__What the task requires__.
Write only the number of lines in the entries that hold the string "fcfcfc".

(Collected data entries)
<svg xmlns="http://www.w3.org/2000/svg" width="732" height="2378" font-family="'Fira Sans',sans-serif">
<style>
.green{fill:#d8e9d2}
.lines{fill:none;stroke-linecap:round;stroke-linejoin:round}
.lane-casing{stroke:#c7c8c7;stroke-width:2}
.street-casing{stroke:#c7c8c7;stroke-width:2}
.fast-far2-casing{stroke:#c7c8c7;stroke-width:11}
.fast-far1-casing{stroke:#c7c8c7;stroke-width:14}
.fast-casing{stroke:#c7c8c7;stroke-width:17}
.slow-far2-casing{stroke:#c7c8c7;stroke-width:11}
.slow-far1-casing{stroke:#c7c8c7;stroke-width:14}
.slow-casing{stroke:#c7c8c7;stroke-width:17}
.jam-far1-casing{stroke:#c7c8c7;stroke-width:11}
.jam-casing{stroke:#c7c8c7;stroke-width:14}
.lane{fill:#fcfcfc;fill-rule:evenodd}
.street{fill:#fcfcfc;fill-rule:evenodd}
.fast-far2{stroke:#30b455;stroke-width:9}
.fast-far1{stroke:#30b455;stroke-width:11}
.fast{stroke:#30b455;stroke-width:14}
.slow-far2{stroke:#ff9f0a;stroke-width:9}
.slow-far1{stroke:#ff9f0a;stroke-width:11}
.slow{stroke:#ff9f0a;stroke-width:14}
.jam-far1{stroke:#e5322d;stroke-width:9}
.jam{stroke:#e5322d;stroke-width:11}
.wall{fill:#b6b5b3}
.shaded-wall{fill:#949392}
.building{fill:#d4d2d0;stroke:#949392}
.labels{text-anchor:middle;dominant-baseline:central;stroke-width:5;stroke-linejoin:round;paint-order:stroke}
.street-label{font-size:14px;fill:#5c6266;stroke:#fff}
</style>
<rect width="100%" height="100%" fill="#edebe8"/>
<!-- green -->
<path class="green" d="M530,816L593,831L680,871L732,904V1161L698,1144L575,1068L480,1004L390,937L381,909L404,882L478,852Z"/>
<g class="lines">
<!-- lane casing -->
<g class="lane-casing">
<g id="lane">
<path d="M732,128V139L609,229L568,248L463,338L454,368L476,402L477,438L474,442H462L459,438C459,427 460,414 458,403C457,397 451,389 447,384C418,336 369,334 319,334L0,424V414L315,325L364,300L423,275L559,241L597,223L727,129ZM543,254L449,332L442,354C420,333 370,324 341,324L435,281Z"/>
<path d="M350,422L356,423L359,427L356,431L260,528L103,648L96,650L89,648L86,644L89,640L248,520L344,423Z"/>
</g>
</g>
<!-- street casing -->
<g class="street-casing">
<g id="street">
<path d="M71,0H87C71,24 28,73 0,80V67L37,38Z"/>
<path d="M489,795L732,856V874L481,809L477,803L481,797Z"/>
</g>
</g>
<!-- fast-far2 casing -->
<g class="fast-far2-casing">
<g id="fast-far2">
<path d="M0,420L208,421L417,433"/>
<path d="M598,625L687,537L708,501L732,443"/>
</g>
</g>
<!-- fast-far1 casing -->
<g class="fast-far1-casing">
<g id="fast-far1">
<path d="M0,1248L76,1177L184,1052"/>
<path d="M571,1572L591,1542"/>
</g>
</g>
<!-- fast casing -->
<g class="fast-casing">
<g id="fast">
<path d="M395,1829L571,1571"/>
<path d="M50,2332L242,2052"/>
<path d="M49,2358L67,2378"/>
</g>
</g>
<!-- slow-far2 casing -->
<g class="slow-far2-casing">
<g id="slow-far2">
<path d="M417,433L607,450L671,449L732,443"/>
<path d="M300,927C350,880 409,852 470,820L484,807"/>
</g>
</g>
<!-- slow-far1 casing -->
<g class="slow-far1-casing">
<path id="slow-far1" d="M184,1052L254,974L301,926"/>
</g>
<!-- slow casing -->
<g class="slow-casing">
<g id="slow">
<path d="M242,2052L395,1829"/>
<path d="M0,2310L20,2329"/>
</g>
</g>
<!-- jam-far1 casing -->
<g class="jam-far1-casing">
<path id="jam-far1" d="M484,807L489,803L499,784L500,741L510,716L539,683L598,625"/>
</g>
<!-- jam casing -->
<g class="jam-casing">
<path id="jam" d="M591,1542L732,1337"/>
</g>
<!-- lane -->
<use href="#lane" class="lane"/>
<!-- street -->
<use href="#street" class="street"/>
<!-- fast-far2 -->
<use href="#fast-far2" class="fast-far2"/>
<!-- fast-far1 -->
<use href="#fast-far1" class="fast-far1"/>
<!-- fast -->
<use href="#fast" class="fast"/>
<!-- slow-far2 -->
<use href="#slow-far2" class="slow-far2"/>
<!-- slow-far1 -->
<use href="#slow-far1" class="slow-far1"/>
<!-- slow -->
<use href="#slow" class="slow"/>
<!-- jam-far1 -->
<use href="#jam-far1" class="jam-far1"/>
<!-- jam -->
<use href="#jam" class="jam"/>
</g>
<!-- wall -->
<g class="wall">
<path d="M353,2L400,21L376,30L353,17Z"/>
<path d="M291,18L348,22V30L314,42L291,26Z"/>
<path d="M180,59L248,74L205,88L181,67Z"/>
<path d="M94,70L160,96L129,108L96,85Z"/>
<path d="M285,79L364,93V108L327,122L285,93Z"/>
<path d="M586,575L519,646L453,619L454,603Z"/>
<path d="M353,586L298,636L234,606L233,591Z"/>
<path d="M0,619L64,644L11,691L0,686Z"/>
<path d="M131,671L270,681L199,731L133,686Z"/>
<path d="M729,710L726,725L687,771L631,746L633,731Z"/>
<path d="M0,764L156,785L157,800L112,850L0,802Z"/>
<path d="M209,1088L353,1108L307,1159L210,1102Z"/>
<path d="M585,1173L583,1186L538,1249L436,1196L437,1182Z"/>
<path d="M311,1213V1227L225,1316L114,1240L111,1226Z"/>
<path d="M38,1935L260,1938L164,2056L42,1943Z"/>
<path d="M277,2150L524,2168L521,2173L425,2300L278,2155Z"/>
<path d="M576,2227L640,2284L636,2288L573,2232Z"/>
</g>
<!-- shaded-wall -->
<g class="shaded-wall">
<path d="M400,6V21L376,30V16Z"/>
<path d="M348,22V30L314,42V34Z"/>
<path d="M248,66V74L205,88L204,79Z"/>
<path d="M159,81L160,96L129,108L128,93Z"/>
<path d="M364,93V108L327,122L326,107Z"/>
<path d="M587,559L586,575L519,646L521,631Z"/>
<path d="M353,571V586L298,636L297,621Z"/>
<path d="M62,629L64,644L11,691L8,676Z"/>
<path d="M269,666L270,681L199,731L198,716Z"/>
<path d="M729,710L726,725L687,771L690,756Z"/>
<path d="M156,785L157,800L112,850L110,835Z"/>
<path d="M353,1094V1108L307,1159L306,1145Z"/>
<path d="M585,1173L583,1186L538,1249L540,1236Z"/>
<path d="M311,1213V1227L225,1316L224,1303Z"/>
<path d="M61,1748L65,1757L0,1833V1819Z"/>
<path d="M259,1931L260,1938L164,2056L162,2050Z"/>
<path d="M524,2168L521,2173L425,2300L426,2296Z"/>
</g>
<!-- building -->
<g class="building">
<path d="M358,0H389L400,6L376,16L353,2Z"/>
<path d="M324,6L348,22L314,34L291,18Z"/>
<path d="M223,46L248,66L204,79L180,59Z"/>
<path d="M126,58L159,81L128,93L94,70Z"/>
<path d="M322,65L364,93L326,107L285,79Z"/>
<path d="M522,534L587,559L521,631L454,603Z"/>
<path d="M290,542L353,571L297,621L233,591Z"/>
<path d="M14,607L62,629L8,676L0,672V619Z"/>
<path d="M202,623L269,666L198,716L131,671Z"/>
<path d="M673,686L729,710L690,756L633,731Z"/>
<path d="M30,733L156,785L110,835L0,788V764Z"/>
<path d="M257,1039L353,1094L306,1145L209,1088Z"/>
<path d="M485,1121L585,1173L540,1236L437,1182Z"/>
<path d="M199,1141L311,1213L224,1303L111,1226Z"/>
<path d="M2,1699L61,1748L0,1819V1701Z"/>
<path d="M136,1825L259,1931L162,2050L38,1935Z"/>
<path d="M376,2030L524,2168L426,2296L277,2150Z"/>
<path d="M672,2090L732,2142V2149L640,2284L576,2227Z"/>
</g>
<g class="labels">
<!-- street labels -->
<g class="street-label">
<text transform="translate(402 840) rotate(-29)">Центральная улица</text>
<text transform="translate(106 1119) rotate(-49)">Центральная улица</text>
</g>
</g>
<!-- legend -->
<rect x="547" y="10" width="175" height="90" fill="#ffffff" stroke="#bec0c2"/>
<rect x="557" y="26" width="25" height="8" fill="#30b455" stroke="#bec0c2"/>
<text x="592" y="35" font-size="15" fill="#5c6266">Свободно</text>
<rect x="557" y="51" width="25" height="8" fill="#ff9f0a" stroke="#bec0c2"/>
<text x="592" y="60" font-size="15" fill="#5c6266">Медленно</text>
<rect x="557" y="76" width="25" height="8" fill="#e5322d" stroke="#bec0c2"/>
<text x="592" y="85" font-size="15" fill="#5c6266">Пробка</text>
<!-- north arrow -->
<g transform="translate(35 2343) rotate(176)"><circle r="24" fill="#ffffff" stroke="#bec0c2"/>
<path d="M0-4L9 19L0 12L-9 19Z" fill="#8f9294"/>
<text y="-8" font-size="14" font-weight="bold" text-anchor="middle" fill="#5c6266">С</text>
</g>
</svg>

__Response to this exercise__.
2